Standard and Poor on Friday reduced the US credit rating from AAA to AA+. Standard and Poor and the rest of the credit rating agencies were directly culpable for the financial collapse. The credit rating agencies rated mortgage securities that were junk or inherently very risky as safe and profitable investments, which allowed the banks to sell them to unsuspecting clients who along with everyone else lost trillions when the bottom fell out of the housing market. The report from S&P sounds like an indictment against the republicans and the tea party. Below are some quotes from the full S&P press release
The political brinksmanship of recent months highlights what we see as America’s governance and policymaking becoming less stable, less effective, and less predictable than what we previously believed. The statutory debt ceiling and the threat of default have become political bargaining chips in the debate over fiscal policy.
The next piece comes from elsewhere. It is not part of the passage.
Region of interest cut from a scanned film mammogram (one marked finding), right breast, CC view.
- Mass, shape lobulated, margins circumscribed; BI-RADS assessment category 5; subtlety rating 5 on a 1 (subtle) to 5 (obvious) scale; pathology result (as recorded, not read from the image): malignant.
Despite this year’s wide-ranging debate, in our view, the differences between political parties have proven to be extraordinarily difficult to bridge, and, as we see it, the resulting agreement fell well short of the comprehensive fiscal consolidation program that some proponents had envisaged until quite recently.
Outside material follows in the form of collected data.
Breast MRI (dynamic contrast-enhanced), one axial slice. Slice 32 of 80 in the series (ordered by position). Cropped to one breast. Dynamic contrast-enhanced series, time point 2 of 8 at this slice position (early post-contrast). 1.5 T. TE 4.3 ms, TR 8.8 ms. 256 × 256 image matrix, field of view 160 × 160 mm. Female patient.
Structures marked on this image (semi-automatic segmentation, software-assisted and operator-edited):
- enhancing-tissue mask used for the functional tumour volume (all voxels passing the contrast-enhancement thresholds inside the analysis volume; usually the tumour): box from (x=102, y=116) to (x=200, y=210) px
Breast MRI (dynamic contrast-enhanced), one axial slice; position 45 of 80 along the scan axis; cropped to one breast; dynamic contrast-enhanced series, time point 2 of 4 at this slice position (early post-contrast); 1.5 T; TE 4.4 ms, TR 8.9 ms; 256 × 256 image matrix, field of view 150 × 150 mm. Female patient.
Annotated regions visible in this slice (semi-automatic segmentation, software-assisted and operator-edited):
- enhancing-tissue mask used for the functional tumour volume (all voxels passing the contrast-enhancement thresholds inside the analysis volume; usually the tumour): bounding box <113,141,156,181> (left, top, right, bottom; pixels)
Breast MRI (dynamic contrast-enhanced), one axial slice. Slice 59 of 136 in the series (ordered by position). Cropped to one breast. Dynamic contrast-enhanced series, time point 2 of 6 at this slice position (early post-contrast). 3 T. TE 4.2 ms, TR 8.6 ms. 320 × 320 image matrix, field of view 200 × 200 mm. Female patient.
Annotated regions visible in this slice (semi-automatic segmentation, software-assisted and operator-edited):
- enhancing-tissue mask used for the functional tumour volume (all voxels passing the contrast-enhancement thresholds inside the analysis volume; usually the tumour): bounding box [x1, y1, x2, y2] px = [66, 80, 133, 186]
Compared with previous projections, our revised base case scenario now assumes that the 2001 and 2003 tax cuts, due to expire by the end of 2012, remain in place. We have changed our assumption on this because the majority of Republicans in Congress continue to resist any measure that would raise revenues, a position we believe Congress reinforced by passing the act.
The outlook on the long-term rating is negative. As our downside alternate fiscal scenario illustrates, a higher public debt trajectory than we currently assume could lead us to lower the long-term rating again. On the other hand, as our upside scenario highlights, if the recommendations of the Congressional Joint Select Committee on Deficit Reduction–independently or coupled with other initiatives, such as the lapsing of the 2001 and 2003 tax cuts for high earners–lead to fiscal consolidation measures beyond the minimum mandated, and we believe they are likely to slow the deterioration of the government’s debt dynamics, the long-term rating could stabilize at ‘AA+’.